One way to get around this is to print the message before changing the player’s identity. We can do this by wrapping both the message and the effect into an Instead rule, and printing the message first:

Instead of inhabiting: say "You shift your senses, and now inhabit [the noun]."; now the player is the noun.

OK, more details coming. The thing about the Instead rule is that it will run before any check rules, so in theory the check rule would be ignored. In practice, however, your check rule doesn’t do anything anyway given the rest of your code; since the grammar line for inhabiting is “inhabit [any person]”, Inform will refuse to understand the command “inhabit grid” with the message “That noun does not make sense in that context,” and your check rule won’t run. (BTW, I put in the grid as an inanimate object to make sure this works.) So we might want to change the grammar line to “Inhabit [any thing]”–and then we have to change the check rule to an Instead or Before to make sure it runs before our Instead rule.
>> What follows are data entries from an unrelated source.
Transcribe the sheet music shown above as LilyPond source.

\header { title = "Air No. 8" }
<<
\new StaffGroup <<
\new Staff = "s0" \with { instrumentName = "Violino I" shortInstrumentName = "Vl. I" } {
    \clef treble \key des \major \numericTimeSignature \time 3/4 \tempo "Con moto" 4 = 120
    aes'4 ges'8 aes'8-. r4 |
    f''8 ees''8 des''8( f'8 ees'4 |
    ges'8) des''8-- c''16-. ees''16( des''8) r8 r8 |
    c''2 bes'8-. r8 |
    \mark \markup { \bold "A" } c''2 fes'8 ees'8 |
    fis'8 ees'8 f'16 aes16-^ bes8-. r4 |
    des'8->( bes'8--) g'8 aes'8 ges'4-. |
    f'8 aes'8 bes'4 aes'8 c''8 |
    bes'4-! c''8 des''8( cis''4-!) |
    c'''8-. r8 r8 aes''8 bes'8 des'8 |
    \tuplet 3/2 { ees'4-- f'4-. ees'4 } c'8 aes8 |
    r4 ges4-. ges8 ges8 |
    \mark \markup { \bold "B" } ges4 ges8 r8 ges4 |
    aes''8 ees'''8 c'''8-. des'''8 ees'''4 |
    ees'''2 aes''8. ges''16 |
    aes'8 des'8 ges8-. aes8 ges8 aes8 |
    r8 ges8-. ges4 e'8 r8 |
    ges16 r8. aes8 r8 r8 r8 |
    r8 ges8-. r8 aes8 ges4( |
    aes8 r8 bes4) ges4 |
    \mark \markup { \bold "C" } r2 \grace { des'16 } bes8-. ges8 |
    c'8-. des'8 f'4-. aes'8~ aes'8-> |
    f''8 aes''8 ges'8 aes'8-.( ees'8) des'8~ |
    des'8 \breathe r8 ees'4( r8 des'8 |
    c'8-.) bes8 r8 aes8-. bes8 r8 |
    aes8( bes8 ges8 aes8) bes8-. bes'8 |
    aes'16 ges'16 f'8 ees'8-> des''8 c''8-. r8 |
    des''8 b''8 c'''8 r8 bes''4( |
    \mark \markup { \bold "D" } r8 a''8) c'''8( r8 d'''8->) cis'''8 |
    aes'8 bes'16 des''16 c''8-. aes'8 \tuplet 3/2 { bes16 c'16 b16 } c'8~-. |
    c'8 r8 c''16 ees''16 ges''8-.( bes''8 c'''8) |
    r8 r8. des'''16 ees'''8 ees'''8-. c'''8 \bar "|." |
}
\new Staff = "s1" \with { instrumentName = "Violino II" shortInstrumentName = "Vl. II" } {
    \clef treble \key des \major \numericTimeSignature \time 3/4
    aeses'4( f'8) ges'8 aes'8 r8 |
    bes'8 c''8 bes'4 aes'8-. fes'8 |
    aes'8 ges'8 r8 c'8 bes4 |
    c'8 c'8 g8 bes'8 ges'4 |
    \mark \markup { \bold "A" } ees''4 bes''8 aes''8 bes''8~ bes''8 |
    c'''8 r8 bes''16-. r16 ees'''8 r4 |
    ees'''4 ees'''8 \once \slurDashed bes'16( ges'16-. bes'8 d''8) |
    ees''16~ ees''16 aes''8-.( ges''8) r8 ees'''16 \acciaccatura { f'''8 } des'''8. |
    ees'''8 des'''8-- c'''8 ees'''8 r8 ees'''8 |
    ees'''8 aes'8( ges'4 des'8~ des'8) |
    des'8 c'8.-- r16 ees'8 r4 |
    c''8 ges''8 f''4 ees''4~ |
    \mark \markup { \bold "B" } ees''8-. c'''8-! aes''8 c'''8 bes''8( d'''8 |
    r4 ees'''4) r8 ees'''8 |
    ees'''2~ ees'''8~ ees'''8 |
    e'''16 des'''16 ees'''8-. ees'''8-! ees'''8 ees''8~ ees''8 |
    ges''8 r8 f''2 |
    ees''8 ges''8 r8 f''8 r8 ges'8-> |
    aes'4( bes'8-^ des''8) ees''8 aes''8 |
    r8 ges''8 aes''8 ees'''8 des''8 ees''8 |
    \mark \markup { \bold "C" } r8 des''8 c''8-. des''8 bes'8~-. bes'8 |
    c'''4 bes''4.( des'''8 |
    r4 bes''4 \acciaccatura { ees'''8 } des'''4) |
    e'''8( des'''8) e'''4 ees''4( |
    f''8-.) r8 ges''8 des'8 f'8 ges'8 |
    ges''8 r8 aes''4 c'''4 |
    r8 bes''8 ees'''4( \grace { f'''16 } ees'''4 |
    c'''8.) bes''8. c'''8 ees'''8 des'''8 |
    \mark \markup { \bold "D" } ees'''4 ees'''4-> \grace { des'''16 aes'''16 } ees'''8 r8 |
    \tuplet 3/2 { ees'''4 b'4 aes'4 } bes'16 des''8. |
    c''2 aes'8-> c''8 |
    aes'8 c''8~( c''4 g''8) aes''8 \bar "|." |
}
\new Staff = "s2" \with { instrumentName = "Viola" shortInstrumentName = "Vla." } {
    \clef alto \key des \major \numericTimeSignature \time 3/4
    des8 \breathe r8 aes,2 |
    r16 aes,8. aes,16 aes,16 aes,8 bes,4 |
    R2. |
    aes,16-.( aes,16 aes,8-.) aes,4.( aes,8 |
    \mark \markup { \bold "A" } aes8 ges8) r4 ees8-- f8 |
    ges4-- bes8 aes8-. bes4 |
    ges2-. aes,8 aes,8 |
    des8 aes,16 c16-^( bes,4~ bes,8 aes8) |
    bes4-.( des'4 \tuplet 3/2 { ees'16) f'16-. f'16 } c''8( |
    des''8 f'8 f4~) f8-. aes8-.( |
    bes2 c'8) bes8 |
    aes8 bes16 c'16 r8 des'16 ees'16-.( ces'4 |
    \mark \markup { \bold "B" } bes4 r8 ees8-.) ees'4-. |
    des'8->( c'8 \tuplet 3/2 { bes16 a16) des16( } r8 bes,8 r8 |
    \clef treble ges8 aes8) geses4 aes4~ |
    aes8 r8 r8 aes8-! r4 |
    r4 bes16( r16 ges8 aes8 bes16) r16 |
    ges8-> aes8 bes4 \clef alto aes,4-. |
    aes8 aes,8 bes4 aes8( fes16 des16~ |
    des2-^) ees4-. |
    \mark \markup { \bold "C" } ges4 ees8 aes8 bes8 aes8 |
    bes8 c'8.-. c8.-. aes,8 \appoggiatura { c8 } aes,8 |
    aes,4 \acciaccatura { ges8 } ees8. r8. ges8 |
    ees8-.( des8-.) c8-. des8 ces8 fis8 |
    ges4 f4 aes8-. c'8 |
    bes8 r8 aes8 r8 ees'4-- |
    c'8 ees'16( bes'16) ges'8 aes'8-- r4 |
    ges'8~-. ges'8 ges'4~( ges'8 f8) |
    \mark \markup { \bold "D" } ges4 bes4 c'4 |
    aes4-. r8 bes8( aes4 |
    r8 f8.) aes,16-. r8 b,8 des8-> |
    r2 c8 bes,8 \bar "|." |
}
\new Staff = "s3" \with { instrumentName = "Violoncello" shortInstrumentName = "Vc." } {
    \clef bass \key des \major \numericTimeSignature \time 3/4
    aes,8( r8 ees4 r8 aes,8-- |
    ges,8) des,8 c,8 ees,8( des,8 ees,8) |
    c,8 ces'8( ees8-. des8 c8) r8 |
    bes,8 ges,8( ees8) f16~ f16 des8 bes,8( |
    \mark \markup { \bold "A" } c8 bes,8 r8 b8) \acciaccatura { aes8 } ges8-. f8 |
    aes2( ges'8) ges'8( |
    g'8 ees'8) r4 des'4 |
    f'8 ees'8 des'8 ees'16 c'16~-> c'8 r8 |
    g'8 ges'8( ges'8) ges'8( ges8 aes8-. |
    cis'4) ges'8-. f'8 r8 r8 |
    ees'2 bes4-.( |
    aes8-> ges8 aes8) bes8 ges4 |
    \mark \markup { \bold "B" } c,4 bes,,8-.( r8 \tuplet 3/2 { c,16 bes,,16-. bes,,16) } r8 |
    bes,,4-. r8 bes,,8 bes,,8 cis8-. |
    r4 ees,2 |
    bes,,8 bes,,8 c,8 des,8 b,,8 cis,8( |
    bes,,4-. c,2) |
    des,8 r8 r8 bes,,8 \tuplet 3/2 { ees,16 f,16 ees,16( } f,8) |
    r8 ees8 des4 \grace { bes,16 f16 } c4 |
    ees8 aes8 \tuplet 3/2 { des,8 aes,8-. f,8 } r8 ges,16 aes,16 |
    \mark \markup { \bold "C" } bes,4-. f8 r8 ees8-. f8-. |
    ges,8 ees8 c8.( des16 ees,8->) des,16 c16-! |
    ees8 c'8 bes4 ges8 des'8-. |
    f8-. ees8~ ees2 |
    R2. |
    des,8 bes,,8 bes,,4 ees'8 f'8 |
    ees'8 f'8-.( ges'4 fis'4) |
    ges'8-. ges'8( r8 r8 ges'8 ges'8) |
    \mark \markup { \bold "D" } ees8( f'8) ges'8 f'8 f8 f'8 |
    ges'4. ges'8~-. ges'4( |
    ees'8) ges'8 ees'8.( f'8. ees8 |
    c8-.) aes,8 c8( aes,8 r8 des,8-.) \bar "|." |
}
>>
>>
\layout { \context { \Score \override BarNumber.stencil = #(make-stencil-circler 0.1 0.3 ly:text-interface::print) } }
Also, I added a rule that blocks the player from inhabiting a person that they’re already inhabiting… and to do that I had to bypass the “yourself” problem. This time I chose to use the property “printed name of the player”–the printed name is a text that every object has, and the printed name of the Avatar is still “Avatar” even when the player is the Avatar–it’s just that ordinarily the game prints “You/yourself” instead and ignores the printed name property. So when we invoke the printed name property we bypass the machinery that prints “yourself.” Truth be told, we could’ve just made this change to the Report rule, but I didn’t think of it till I’d changed the code.

And let’s add “try looking” after the player changes, so they get a report of their new surroundings.

So we have:

[code]“Galaxy Break: Recovery” by Lokathor

Use American dialect. Use the serial comma. Use undo prevention.

The Disconnected Void is a room. The description is "You are alone to yourself, disconnected from all other things.[if unvisited]

bang bang bang a… sound? Coming from outside? Outside of the world? It’s like someone is slamming your head, though you can see nothing. Then, a distant voice,

‘You in there… wake up. Wake… you have to wake up. I’m just outside your casing. I’ve managed to get at least one Avatar working, use it to come find me. I’m nearly out of power now… must sleep… It’s up to you.’

(use ‘inhabit avatar’ to project yourself into the avatar)."

The player is in The Disconnected Void.

Deflector Control is a room. The description is “Someone once said that this place is not a ‘vital system’, but since it manages the primary defense grid of the ship, it seems pretty vital.”

In Deflector Control is a man called Avatar. In Deflector Control is a defense grid.

Understand “inhabit [any thing]” as inhabiting.

Inhabiting is an action applying to one visible thing.

Instead of inhabiting when the noun is not a person:
say “[The noun] isn’t a thing you can project your senses into!”

Instead of inhabiting:
say “You shift your senses, and now inhabit [the noun].”;
now the player is the noun;
try looking.

Instead of inhabiting the player:
say “You are already [printed name of the player].”[/code]

and we get:

(The more specific “instead of inhabiting” rules run before the general one, which is why the code blocks the cases we want blocked.)

So after telling you Inform can do this simply, that’s a lot of things to look out for! There are some tricks here, but I do think that the number of things Inform handles automatically here outweigh the tricksy bits.

Another way round Matt’s “you inhabit yourself” problem is to use the “printed name” property.

Carry out inhabiting:
        now the player is the actor.
Report an actor inhabiting:
	say "You shift your senses, and now inhabit [the printed name of the noun]."